The company said it plans US$1.5 billion in capital spending this year, mainly to launch its Model X, battery powered sport-utility vehicle with eye-catching, vertical-opening "falcon wing" doors. Tesla reported US$831 million in capital spending during the first half of the year, indicating it will spend roughly another US$700 million.
During the second quarter, Tesla said operating costs and research and development spending rose, while average selling prices for the Model S lineup, which starts at US$70,000 before federal and state electric vehicle tax breaks, fell 1 percent as the mix of sales shifted to less expensive models and a strong dollar hit revenue generated overseas. The Model S comes in several different versions, ranging in price up to US$106,000 or more, depending on options.
Tesla has signaled capital spending will drop next year because the company won't be spending on a major vehicle launch. In 2017, Tesla plans to launch its Model 3 line, which it said will start at about US$35,000 and push total sales toward the goal of 500,000 vehicles a year by 2020.
Barclays analyst Brian Johnson disagreed with Tesla's estimates, and said he expects its capital spending to go up in 2016 and 2017 as it ramps up its battery factory and Model 3 development.
"Their small scale means the cash generation is not as great as they might have hoped for," he said.
Musk said last week that Tesla expects to have US$1 billion in cash over the next year, and told analysts "there may be some value" in raising capital "as a risk reduction measure."
Tesla's stock is still about 70 percent higher than it was two years ago, and 8 percent ahead of its level on January 1. With a market capitalization of US$31 billion, Tesla is worth more than Fiat Chrysler Automobiles NV.

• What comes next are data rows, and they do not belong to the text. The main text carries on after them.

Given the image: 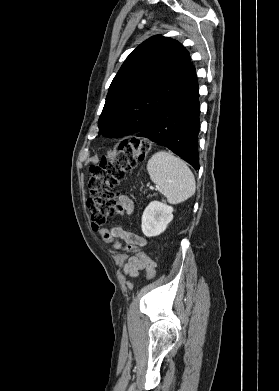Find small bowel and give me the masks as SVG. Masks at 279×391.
I'll return each instance as SVG.
<instances>
[{
	"label": "small bowel",
	"instance_id": "c3829d8e",
	"mask_svg": "<svg viewBox=\"0 0 279 391\" xmlns=\"http://www.w3.org/2000/svg\"><path fill=\"white\" fill-rule=\"evenodd\" d=\"M120 205L127 214L132 213L134 205L131 199L126 196L120 197ZM108 231L112 234L114 239H121L126 243V245L132 244L136 247H145L147 244L143 237L132 232L125 231L121 227H113ZM113 248L119 251H128L126 246L118 240L113 243ZM145 268L146 264L138 256H132L125 265L124 271L129 276L136 277L138 272Z\"/></svg>",
	"mask_w": 279,
	"mask_h": 391
}]
</instances>
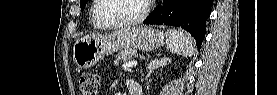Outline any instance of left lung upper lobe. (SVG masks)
<instances>
[{"label": "left lung upper lobe", "instance_id": "left-lung-upper-lobe-1", "mask_svg": "<svg viewBox=\"0 0 277 95\" xmlns=\"http://www.w3.org/2000/svg\"><path fill=\"white\" fill-rule=\"evenodd\" d=\"M87 2H88V0H80L81 11L84 10V7H85Z\"/></svg>", "mask_w": 277, "mask_h": 95}]
</instances>
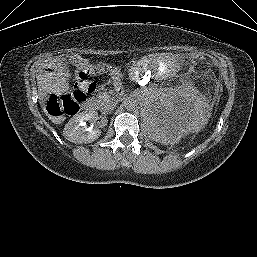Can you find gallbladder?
I'll return each mask as SVG.
<instances>
[{
	"label": "gallbladder",
	"instance_id": "obj_1",
	"mask_svg": "<svg viewBox=\"0 0 257 257\" xmlns=\"http://www.w3.org/2000/svg\"><path fill=\"white\" fill-rule=\"evenodd\" d=\"M57 65L58 67H62V66L67 67L68 63L65 59H62L61 61H58Z\"/></svg>",
	"mask_w": 257,
	"mask_h": 257
}]
</instances>
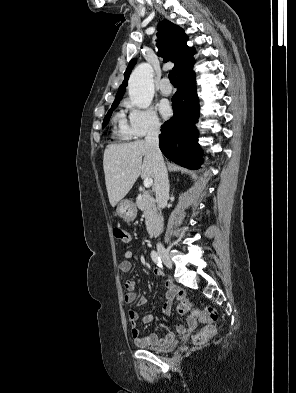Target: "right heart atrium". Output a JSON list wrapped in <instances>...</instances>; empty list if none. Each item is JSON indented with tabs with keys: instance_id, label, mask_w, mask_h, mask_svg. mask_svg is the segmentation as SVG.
Masks as SVG:
<instances>
[{
	"instance_id": "1",
	"label": "right heart atrium",
	"mask_w": 296,
	"mask_h": 393,
	"mask_svg": "<svg viewBox=\"0 0 296 393\" xmlns=\"http://www.w3.org/2000/svg\"><path fill=\"white\" fill-rule=\"evenodd\" d=\"M129 108V131L134 138L156 134L161 129V121L151 107L139 108L127 103Z\"/></svg>"
}]
</instances>
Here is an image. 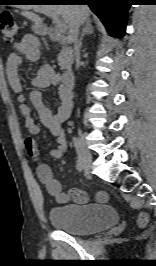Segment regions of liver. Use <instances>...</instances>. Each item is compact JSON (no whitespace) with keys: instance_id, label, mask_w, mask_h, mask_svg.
I'll list each match as a JSON object with an SVG mask.
<instances>
[{"instance_id":"obj_1","label":"liver","mask_w":156,"mask_h":266,"mask_svg":"<svg viewBox=\"0 0 156 266\" xmlns=\"http://www.w3.org/2000/svg\"><path fill=\"white\" fill-rule=\"evenodd\" d=\"M21 9L23 10L22 15L34 22L33 29L36 31L43 27V19L34 12L47 11L61 15L69 29V41H72V31L75 24L78 22L81 25L90 20V9L85 5H21Z\"/></svg>"}]
</instances>
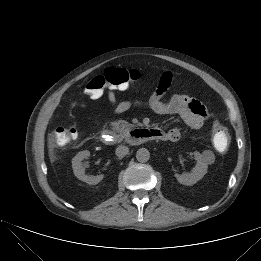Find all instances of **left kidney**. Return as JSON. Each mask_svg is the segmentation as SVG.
Here are the masks:
<instances>
[{
    "label": "left kidney",
    "mask_w": 261,
    "mask_h": 261,
    "mask_svg": "<svg viewBox=\"0 0 261 261\" xmlns=\"http://www.w3.org/2000/svg\"><path fill=\"white\" fill-rule=\"evenodd\" d=\"M193 154L196 160V165L193 168L192 172L188 174L174 175L178 182L183 185L191 186L201 180L207 173L208 165L203 156L197 151H195Z\"/></svg>",
    "instance_id": "5707ae66"
}]
</instances>
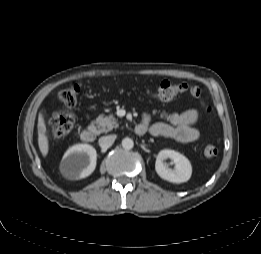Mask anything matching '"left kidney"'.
<instances>
[{
    "label": "left kidney",
    "mask_w": 261,
    "mask_h": 254,
    "mask_svg": "<svg viewBox=\"0 0 261 254\" xmlns=\"http://www.w3.org/2000/svg\"><path fill=\"white\" fill-rule=\"evenodd\" d=\"M167 158L174 161V169L167 168V166L162 162ZM155 170L162 179L172 183L187 182L192 174V166L188 158L179 152L169 149L159 152L155 162Z\"/></svg>",
    "instance_id": "left-kidney-1"
}]
</instances>
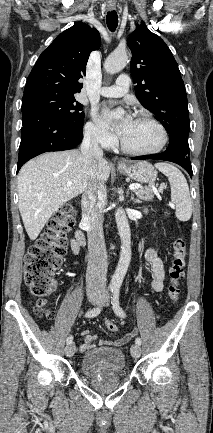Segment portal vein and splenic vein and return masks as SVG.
<instances>
[{"instance_id": "18ae733b", "label": "portal vein and splenic vein", "mask_w": 213, "mask_h": 433, "mask_svg": "<svg viewBox=\"0 0 213 433\" xmlns=\"http://www.w3.org/2000/svg\"><path fill=\"white\" fill-rule=\"evenodd\" d=\"M71 185H72L71 182H68V183H67V186H71ZM140 188H142V186L139 185V184H132V185L129 186V189H130V190H137V189H140Z\"/></svg>"}]
</instances>
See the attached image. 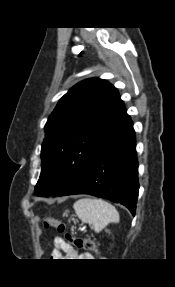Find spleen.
<instances>
[{
  "instance_id": "1",
  "label": "spleen",
  "mask_w": 175,
  "mask_h": 287,
  "mask_svg": "<svg viewBox=\"0 0 175 287\" xmlns=\"http://www.w3.org/2000/svg\"><path fill=\"white\" fill-rule=\"evenodd\" d=\"M73 208L78 218L92 225L95 232H100L109 223H118L119 214L109 202L96 198H82L77 200Z\"/></svg>"
}]
</instances>
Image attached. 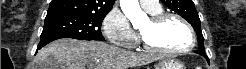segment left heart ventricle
Returning a JSON list of instances; mask_svg holds the SVG:
<instances>
[{
    "instance_id": "b2bd125f",
    "label": "left heart ventricle",
    "mask_w": 246,
    "mask_h": 69,
    "mask_svg": "<svg viewBox=\"0 0 246 69\" xmlns=\"http://www.w3.org/2000/svg\"><path fill=\"white\" fill-rule=\"evenodd\" d=\"M139 33L152 45L168 49L180 48L189 40L187 30L176 19H169L157 27L148 20L139 28Z\"/></svg>"
}]
</instances>
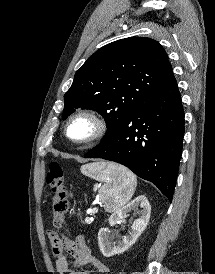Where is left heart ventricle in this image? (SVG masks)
<instances>
[{
    "label": "left heart ventricle",
    "instance_id": "b2bd125f",
    "mask_svg": "<svg viewBox=\"0 0 215 274\" xmlns=\"http://www.w3.org/2000/svg\"><path fill=\"white\" fill-rule=\"evenodd\" d=\"M92 131L93 126L91 122L84 118L73 121L68 129L69 136L76 140L88 137Z\"/></svg>",
    "mask_w": 215,
    "mask_h": 274
}]
</instances>
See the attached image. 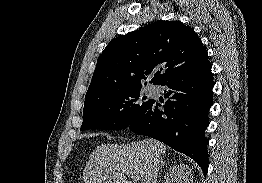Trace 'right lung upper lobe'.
Returning <instances> with one entry per match:
<instances>
[{
	"label": "right lung upper lobe",
	"instance_id": "obj_1",
	"mask_svg": "<svg viewBox=\"0 0 262 183\" xmlns=\"http://www.w3.org/2000/svg\"><path fill=\"white\" fill-rule=\"evenodd\" d=\"M208 62L207 51L191 27L180 21H157L114 38L97 60L85 102L142 87Z\"/></svg>",
	"mask_w": 262,
	"mask_h": 183
}]
</instances>
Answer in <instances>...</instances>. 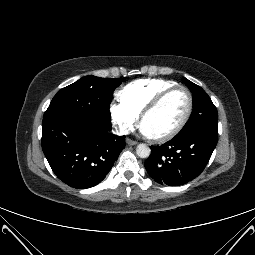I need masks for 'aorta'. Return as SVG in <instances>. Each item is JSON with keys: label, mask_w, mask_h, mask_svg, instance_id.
I'll list each match as a JSON object with an SVG mask.
<instances>
[{"label": "aorta", "mask_w": 255, "mask_h": 255, "mask_svg": "<svg viewBox=\"0 0 255 255\" xmlns=\"http://www.w3.org/2000/svg\"><path fill=\"white\" fill-rule=\"evenodd\" d=\"M136 153L140 158H148L151 153V149L146 144H139L136 148Z\"/></svg>", "instance_id": "1"}]
</instances>
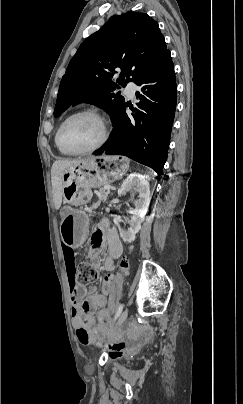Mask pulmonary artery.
Masks as SVG:
<instances>
[{"mask_svg":"<svg viewBox=\"0 0 243 404\" xmlns=\"http://www.w3.org/2000/svg\"><path fill=\"white\" fill-rule=\"evenodd\" d=\"M139 90V87L135 83H127L124 88V93L127 97L134 100L136 92Z\"/></svg>","mask_w":243,"mask_h":404,"instance_id":"pulmonary-artery-1","label":"pulmonary artery"}]
</instances>
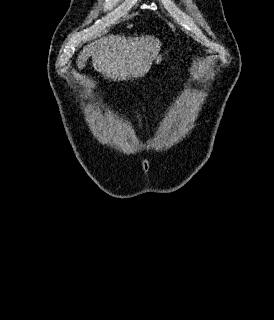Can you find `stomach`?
<instances>
[{"mask_svg":"<svg viewBox=\"0 0 274 320\" xmlns=\"http://www.w3.org/2000/svg\"><path fill=\"white\" fill-rule=\"evenodd\" d=\"M163 58L161 56V54H157L156 58H155V64H160V62H162Z\"/></svg>","mask_w":274,"mask_h":320,"instance_id":"1","label":"stomach"}]
</instances>
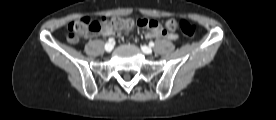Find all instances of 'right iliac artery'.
Segmentation results:
<instances>
[{"mask_svg":"<svg viewBox=\"0 0 276 120\" xmlns=\"http://www.w3.org/2000/svg\"><path fill=\"white\" fill-rule=\"evenodd\" d=\"M109 43H114L115 42V40L113 39V38H109Z\"/></svg>","mask_w":276,"mask_h":120,"instance_id":"obj_1","label":"right iliac artery"}]
</instances>
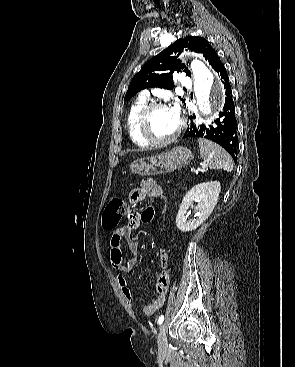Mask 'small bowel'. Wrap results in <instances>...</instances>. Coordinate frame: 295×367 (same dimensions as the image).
I'll return each instance as SVG.
<instances>
[{"mask_svg": "<svg viewBox=\"0 0 295 367\" xmlns=\"http://www.w3.org/2000/svg\"><path fill=\"white\" fill-rule=\"evenodd\" d=\"M158 195H163V190L160 185L153 179H145L142 181L140 187L130 193V202L137 204L147 197L154 199ZM138 213V208H130L127 224L116 228L110 239V263L119 273H129L133 270L137 262L139 244L133 238L132 232L141 222V217ZM123 242L128 249L127 256L123 254ZM158 260L160 264V274L157 281L158 295L152 303L140 307L141 313L146 316L154 314L162 307L170 282L169 257L162 248L159 249ZM117 282L127 302L134 304V297L128 287L126 278L122 274H118Z\"/></svg>", "mask_w": 295, "mask_h": 367, "instance_id": "obj_1", "label": "small bowel"}]
</instances>
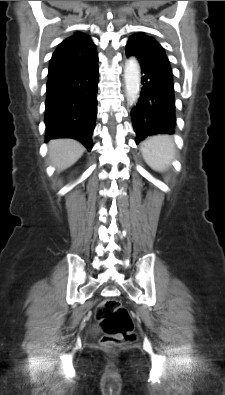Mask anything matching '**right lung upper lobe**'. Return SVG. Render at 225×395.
Returning <instances> with one entry per match:
<instances>
[{"instance_id": "cb5924a9", "label": "right lung upper lobe", "mask_w": 225, "mask_h": 395, "mask_svg": "<svg viewBox=\"0 0 225 395\" xmlns=\"http://www.w3.org/2000/svg\"><path fill=\"white\" fill-rule=\"evenodd\" d=\"M98 58L95 44L81 32L61 42L50 60L48 77L59 73L82 69Z\"/></svg>"}]
</instances>
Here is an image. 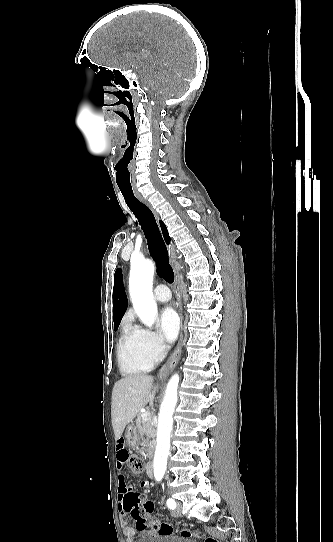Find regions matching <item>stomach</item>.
<instances>
[{
	"label": "stomach",
	"mask_w": 333,
	"mask_h": 542,
	"mask_svg": "<svg viewBox=\"0 0 333 542\" xmlns=\"http://www.w3.org/2000/svg\"><path fill=\"white\" fill-rule=\"evenodd\" d=\"M126 442L130 448H136L139 444V434L136 426L134 424H129L127 426L126 434H125Z\"/></svg>",
	"instance_id": "stomach-1"
}]
</instances>
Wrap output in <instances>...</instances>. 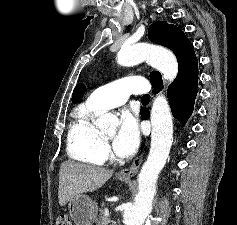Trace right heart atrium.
I'll list each match as a JSON object with an SVG mask.
<instances>
[{"label":"right heart atrium","instance_id":"1","mask_svg":"<svg viewBox=\"0 0 237 225\" xmlns=\"http://www.w3.org/2000/svg\"><path fill=\"white\" fill-rule=\"evenodd\" d=\"M103 152H104L105 157L107 158L109 154V148L105 144H103Z\"/></svg>","mask_w":237,"mask_h":225}]
</instances>
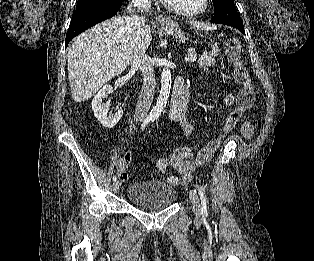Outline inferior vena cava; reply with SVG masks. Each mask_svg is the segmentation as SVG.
Wrapping results in <instances>:
<instances>
[{"label": "inferior vena cava", "mask_w": 314, "mask_h": 261, "mask_svg": "<svg viewBox=\"0 0 314 261\" xmlns=\"http://www.w3.org/2000/svg\"><path fill=\"white\" fill-rule=\"evenodd\" d=\"M149 7V0H132L127 8L128 13L130 14V17L127 19V27L129 28L131 35L128 59L131 66L140 69L143 75V87L135 109L136 119H143L146 117L153 100L155 89L153 64L151 59L146 55L145 50L138 44L145 22L143 16L140 17L138 13L148 11Z\"/></svg>", "instance_id": "inferior-vena-cava-1"}]
</instances>
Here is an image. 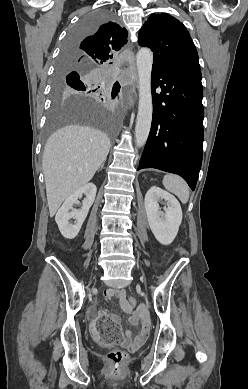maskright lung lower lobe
Segmentation results:
<instances>
[{
    "instance_id": "1",
    "label": "right lung lower lobe",
    "mask_w": 248,
    "mask_h": 389,
    "mask_svg": "<svg viewBox=\"0 0 248 389\" xmlns=\"http://www.w3.org/2000/svg\"><path fill=\"white\" fill-rule=\"evenodd\" d=\"M80 40H81V39H80ZM78 41H79V40H78ZM76 42H77V41H76ZM77 76H79V73H78V72H73V73L71 74V77H72V78H73V77H77ZM113 88L116 89V90L119 92V90H120V85H119V83L116 82V83L114 84Z\"/></svg>"
}]
</instances>
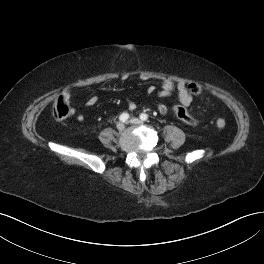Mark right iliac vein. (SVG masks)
Instances as JSON below:
<instances>
[{
	"label": "right iliac vein",
	"instance_id": "right-iliac-vein-1",
	"mask_svg": "<svg viewBox=\"0 0 264 264\" xmlns=\"http://www.w3.org/2000/svg\"><path fill=\"white\" fill-rule=\"evenodd\" d=\"M117 129L119 130V131H123L124 130V128H125V125L122 123V122H119L118 124H117Z\"/></svg>",
	"mask_w": 264,
	"mask_h": 264
}]
</instances>
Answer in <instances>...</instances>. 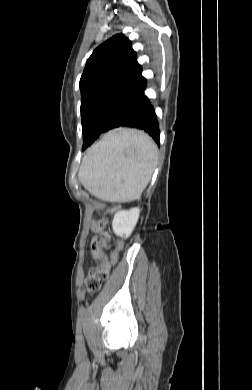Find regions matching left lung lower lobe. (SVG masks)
<instances>
[{"mask_svg":"<svg viewBox=\"0 0 252 390\" xmlns=\"http://www.w3.org/2000/svg\"><path fill=\"white\" fill-rule=\"evenodd\" d=\"M145 88L146 85L132 96L128 102L122 105L115 116L106 115L89 122L83 130L82 150L90 146L102 133L118 127L144 130L159 145V124L155 110L148 97L144 94Z\"/></svg>","mask_w":252,"mask_h":390,"instance_id":"left-lung-lower-lobe-1","label":"left lung lower lobe"}]
</instances>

"A capital raise, given the way they're burning cash today, given the fact that they have future investment needs, seems very likely at some point," said UBS Securities analyst Colin Langan, who has a sell rating on the stock.
Musk has steered Tesla out of tight corners before. In September 2012, the company faced a cash crunch, but raised money by selling shares and renegotiating the terms of a federal loan. The Model S started production in mid-2012.
Tesla has made moves to expand sales volume, and lure people to pay more for its vehicles. In addition to adding a lower priced version of the Model S, Tesla last month said it would offer performance upgrades for its Model S 85 and 85D for US$5,000 and launched the Model S 90D and P90D high performance cars at a US$10,000 price premium.
Tesla reports its finances in a different way from the Detroit carmakers. Using the generally accepted accounting principles, or GAAP, used by GM or Ford, its operating losses per vehicle have steadily widened to US$14,758 from US$3,794 in the second quarter of last year.
Tesla points out in its statements to investors, however, that its GAAP accounting excludes certain revenue and profits from leased Model S sedans. In the second quarter, the deferred gross profits from Model S leases amounted to US$61.9 million, Tesla said. Analysts said they add back the deferred revenue to make Tesla's figures comparable to the reporting used by other carmakers.